Neelum River and road near quarry north of Muzaffarabad. (Photo by Rauf Qureshi, 2010)


Recent studies of landslide activity in the region show that the number of new landslides since the earthquake increased but not to the extent originally predicted (Khattak et al 2010; Saba et al 2010). Most new landslide areas are found along roads and rivers. According to Khattak et al (2010), 80% of landslides showed little or no change, 9% had increased in size, and 11% showed a partial vegetation recovery on the slopes. During the heavy monsoon rains in August 2010, 170 houses in Muzaffarabad district were swept away by heavy rains, which also destroyed bridges, roads, and land, damaging 2000 houses, killing at least 46 persons, and displacing 25,000 persons ( 2010; Figure 1). Many roads under construction were the cause of most landslides, creating severe disturbance to traffic over several weeks. Thus, 5 years after the earthquake, landslides continue to remain a threat to the population during the monsoon season.

This article describes research that was conducted 18 months after the 2005 Pakistan earthquake and reflections on the earthquake 5 years later. The goal of this research was twofold: to present empirical data on the social, geological, and environmental contexts in which widespread landslides occurred following the 2005 earthquake; and, second, to describe straightforward methods that can be used for integrated landslide risk assessments in data-poor environments.

Integrated risk assessments

Over the last few decades, a paradigm shift has occurred from the top-down hazard-oriented approach to disasters to the view that effective risk reduction needs to be integrated with sustainable development approaches (Birkmann 2006). It is now commonly agreed that disasters are “a complex mix of natural hazards and human action” often deeply rooted in social, economic, and political processes that need to be understood for decision-makers and communities to address causes and if possible to prevent or minimize new disasters (Hewitt 1983; Wisner et al 1994).
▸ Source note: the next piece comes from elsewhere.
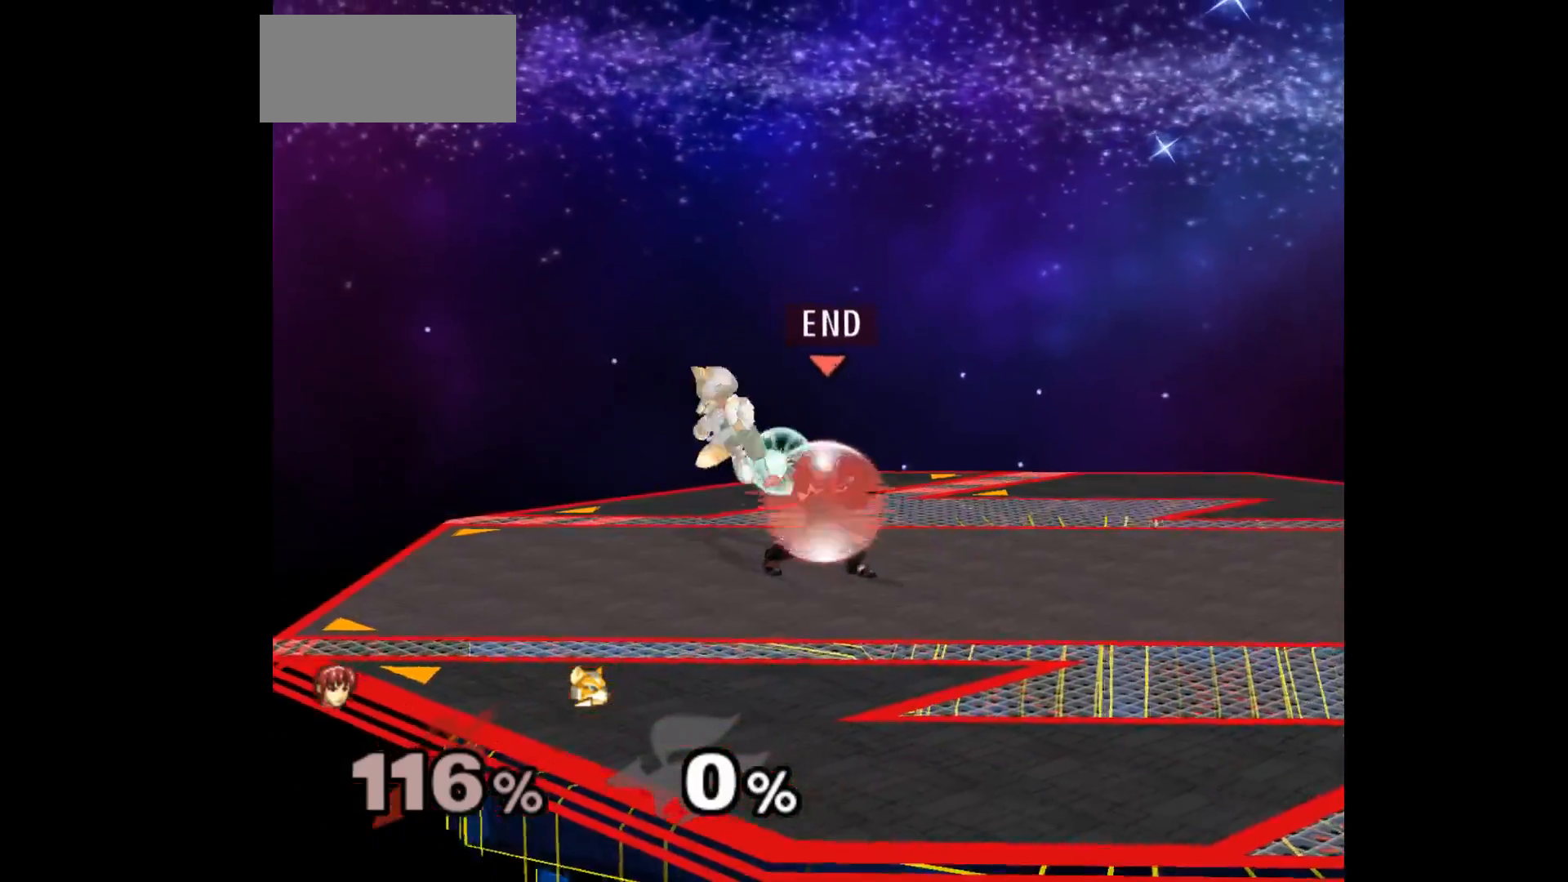
{"buttons": ["L1"], "left_stick": "center", "events": [[50, "left_stick", "left"], [217, "left_stick", "center"]]}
Community-based disaster risk management and integrated risk assessments are being increasingly promoted as more holistic and sustainable approaches to understanding and addressing risk (Kafle and Murshed 2006; Bollin and Hidajat 2006; Wisner 2006; Khan and Mustafa 2007).

However, more examples are needed to illustrate how to operationalize risk assessments, especially in data-poor environments (Cardona 2004). One method of preventing, predicting, and managing landslides is through integrated risk assessments for understanding the geological, environmental, and social contexts in which landslides occur (Crozier and Glade 2005; Leroi et al 2006) (Figure 2). Integrated risk assessments require bringing together data across disciplines. Methods for each context are not new, but the novelty lies in the interdisciplinary coordination. Proponents argue that even if upfront costs for integrated risk assessments may be time consuming and costly, this investment is necessary for prevention measures and reconstruction efforts to be effective and sustainable (Zimmermann and Issa 2009).

Figure 2

Conceptual framework for integrated landslide risk assessment. (Modified from Leroi et al 2005)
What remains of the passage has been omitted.